Supplied material section start

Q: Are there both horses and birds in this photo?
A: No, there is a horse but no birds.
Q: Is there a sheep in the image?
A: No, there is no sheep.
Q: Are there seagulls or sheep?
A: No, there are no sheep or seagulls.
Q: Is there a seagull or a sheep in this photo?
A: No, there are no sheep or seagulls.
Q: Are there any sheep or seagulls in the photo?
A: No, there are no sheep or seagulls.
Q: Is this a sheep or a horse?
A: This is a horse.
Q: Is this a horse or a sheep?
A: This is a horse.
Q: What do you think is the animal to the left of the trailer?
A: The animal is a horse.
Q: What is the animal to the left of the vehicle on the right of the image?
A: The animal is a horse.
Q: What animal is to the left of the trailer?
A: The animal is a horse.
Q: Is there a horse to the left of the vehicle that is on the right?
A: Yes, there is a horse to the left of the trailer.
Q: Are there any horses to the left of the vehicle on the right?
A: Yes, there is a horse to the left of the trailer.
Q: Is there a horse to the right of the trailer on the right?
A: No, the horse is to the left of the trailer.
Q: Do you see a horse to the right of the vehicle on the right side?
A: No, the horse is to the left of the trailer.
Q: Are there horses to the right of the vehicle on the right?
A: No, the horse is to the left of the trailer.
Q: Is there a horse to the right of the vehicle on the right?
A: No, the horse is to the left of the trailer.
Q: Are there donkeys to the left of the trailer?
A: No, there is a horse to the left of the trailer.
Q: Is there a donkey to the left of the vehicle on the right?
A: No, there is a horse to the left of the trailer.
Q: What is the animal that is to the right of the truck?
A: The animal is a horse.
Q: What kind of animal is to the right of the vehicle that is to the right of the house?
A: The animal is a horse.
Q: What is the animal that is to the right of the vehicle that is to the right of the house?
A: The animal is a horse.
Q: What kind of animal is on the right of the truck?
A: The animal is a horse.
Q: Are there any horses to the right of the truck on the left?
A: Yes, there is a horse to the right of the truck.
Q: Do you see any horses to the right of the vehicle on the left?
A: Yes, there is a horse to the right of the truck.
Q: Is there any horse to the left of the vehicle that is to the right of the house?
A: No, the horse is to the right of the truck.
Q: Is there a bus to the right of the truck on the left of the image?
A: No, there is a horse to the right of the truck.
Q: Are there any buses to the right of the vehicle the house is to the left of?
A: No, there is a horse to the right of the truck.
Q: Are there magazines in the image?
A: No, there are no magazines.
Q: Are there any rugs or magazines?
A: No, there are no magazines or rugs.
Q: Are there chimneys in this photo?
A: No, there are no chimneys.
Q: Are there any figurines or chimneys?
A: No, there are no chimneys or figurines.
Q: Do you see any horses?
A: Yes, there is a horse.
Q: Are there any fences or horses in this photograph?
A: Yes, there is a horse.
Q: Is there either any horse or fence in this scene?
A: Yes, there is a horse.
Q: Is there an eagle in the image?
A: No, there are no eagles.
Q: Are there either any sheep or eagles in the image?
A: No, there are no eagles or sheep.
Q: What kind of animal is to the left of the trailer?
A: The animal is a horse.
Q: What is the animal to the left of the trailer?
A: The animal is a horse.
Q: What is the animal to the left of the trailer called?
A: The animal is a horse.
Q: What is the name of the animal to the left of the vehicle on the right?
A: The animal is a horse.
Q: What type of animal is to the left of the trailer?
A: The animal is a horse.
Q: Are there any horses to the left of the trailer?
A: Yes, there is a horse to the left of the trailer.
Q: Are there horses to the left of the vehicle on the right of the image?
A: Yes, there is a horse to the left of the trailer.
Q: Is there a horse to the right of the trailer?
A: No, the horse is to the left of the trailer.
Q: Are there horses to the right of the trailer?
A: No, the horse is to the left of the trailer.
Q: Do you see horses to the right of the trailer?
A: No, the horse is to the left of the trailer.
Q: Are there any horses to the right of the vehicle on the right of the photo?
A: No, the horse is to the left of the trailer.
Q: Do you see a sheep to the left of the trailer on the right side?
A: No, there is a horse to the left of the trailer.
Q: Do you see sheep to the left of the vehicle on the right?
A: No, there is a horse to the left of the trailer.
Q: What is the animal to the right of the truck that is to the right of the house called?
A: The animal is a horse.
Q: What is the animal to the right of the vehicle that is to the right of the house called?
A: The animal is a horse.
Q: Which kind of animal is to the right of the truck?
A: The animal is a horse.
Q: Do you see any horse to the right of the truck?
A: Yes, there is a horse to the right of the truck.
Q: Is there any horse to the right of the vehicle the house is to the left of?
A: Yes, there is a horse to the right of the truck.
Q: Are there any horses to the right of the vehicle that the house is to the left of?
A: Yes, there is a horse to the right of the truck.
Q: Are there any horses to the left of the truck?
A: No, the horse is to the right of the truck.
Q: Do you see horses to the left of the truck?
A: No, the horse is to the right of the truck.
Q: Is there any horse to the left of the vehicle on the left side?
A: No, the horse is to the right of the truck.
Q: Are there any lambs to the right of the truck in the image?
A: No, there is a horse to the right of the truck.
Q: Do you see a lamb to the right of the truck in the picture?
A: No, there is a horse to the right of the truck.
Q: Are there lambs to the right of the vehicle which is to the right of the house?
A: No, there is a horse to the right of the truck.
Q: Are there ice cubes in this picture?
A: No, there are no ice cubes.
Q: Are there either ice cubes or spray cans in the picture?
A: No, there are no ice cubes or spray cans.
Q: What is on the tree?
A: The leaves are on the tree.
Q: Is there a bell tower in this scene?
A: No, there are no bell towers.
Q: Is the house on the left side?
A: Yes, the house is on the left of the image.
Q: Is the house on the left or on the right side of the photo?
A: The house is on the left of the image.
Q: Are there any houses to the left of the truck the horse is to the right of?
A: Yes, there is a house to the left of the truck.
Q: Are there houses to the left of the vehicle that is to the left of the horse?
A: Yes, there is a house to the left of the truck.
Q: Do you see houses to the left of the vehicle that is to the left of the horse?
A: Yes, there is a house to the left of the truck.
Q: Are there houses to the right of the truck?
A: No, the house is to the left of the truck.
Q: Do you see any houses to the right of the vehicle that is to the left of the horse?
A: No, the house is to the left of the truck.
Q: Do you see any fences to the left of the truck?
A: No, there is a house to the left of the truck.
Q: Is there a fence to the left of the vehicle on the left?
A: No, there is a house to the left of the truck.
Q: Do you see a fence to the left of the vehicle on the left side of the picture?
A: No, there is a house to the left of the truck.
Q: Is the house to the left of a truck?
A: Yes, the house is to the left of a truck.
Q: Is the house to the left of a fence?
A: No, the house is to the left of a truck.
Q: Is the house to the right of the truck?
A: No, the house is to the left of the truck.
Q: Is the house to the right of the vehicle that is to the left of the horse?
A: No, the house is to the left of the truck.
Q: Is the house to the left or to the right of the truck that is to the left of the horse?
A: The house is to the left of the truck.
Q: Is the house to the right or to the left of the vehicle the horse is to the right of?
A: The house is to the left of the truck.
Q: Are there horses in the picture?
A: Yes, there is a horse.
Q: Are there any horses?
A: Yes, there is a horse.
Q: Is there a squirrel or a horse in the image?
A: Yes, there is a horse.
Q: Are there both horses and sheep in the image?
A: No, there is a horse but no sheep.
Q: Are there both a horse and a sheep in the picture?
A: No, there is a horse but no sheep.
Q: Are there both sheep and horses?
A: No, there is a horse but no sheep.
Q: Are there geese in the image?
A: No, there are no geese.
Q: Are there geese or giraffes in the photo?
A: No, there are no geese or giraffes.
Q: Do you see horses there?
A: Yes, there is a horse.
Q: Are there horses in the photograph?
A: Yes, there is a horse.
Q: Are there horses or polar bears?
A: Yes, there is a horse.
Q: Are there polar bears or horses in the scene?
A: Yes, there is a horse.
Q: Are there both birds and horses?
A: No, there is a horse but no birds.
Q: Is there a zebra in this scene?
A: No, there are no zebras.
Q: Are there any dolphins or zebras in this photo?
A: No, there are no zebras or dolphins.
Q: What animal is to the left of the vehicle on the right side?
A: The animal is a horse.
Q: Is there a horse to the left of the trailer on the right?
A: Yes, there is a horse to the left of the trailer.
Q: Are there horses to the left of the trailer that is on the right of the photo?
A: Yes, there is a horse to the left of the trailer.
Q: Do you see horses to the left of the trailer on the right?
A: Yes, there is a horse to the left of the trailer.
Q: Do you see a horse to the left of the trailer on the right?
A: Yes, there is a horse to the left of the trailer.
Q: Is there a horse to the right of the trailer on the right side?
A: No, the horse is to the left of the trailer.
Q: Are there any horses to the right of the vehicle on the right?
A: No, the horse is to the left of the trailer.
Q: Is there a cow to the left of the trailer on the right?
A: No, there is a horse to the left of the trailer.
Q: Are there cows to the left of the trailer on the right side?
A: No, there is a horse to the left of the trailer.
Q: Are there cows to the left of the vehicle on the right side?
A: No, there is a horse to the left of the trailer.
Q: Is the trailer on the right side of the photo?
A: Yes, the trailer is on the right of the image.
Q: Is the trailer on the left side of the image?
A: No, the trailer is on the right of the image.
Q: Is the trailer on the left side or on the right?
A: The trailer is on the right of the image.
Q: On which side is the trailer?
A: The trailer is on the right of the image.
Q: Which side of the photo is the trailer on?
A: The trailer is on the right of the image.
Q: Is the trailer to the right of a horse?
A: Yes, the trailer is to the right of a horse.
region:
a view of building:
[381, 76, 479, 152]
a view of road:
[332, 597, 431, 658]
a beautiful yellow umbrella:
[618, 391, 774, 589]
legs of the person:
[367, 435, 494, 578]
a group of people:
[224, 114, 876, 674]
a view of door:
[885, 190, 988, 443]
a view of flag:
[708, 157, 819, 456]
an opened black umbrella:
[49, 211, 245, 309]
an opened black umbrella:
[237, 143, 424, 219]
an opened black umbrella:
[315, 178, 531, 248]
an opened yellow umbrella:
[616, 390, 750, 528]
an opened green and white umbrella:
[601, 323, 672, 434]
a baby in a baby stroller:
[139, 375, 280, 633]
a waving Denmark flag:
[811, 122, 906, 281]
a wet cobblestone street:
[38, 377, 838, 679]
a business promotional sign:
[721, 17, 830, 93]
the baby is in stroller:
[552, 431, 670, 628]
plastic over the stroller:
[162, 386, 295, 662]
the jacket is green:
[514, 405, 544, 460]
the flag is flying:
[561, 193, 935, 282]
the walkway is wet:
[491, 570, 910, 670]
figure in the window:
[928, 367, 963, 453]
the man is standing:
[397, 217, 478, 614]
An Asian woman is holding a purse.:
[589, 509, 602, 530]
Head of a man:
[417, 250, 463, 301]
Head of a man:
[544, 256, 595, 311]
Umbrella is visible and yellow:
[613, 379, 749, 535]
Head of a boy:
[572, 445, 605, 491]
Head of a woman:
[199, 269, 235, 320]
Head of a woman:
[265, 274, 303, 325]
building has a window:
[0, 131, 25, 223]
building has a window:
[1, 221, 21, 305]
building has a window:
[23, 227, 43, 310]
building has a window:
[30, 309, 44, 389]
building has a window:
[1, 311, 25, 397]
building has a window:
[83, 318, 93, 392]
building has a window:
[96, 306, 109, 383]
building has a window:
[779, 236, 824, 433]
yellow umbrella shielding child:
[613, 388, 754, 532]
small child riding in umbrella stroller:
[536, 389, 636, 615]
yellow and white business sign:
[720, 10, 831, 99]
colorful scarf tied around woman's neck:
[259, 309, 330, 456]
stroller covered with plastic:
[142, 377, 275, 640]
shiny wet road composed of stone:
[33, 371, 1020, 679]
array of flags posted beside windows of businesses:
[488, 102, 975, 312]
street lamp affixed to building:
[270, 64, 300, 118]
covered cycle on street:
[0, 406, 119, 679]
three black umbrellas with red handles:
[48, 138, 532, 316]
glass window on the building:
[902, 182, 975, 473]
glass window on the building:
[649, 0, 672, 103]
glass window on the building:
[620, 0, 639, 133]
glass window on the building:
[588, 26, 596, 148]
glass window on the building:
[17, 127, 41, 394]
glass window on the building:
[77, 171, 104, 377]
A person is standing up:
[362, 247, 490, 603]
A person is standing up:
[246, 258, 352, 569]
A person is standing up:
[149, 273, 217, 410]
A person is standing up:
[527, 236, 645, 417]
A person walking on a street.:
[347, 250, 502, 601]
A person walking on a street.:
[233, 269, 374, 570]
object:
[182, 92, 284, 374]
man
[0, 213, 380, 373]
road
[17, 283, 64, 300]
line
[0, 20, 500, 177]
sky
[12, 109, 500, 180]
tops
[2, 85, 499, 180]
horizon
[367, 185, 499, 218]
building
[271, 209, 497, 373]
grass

Supplied material section end

**What to do:**
Rewrite the part of the listing that begins with the line containing "Q: Are there both birds and horses?" and ends with the line containing "[367, 435, 494, 578]" as a numbered list, including both of those lines and dropping any blank lines.

**Reply:**
1. Q: Are there both birds and horses?
2. A: No, there is a horse but no birds.
3. Q: Is there a zebra in this scene?
4. A: No, there are no zebras.
5. Q: Are there any dolphins or zebras in this photo?
6. A: No, there are no zebras or dolphins.
7. Q: What animal is to the left of the vehicle on the right side?
8. A: The animal is a horse.
9. Q: Is there a horse to the left of the trailer on the right?
10. A: Yes, there is a horse to the left of the trailer.
11. Q: Are there horses to the left of the trailer that is on the right of the photo?
12. A: Yes, there is a horse to the left of the trailer.
13. Q: Do you see horses to the left of the trailer on the right?
14. A: Yes, there is a horse to the left of the trailer.
15. Q: Do you see a horse to the left of the trailer on the right?
16. A: Yes, there is a horse to the left of the trailer.
17. Q: Is there a horse to the right of the trailer on the right side?
18. A: No, the horse is to the left of the trailer.
19. Q: Are there any horses to the right of the vehicle on the right?
20. A: No, the horse is to the left of the trailer.
21. Q: Is there a cow to the left of the trailer on the right?
22. A: No, there is a horse to the left of the trailer.
23. Q: Are there cows to the left of the trailer on the right side?
24. A: No, there is a horse to the left of the trailer.
25. Q: Are there cows to the left of the vehicle on the right side?
26. A: No, there is a horse to the left of the trailer.
27. Q: Is the trailer on the right side of the photo?
28. A: Yes, the trailer is on the right of the image.
29. Q: Is the trailer on the left side of the image?
30. A: No, the trailer is on the right of the image.
31. Q: Is the trailer on the left side or on the right?
32. A: The trailer is on the right of the image.
33. Q: On which side is the trailer?
34. A: The trailer is on the right of the image.
35. Q: Which side of the photo is the trailer on?
36. A: The trailer is on the right of the image.
37. Q: Is the trailer to the right of a horse?
38. A: Yes, the trailer is to the right of a horse.
39. region:
40. a view of building:
41. [381, 76, 479, 152]
42. a view of road:
43. [332, 597, 431, 658]
44. a beautiful yellow umbrella:
45. [618, 391, 774, 589]
46. legs of the person:
47. [367, 435, 494, 578]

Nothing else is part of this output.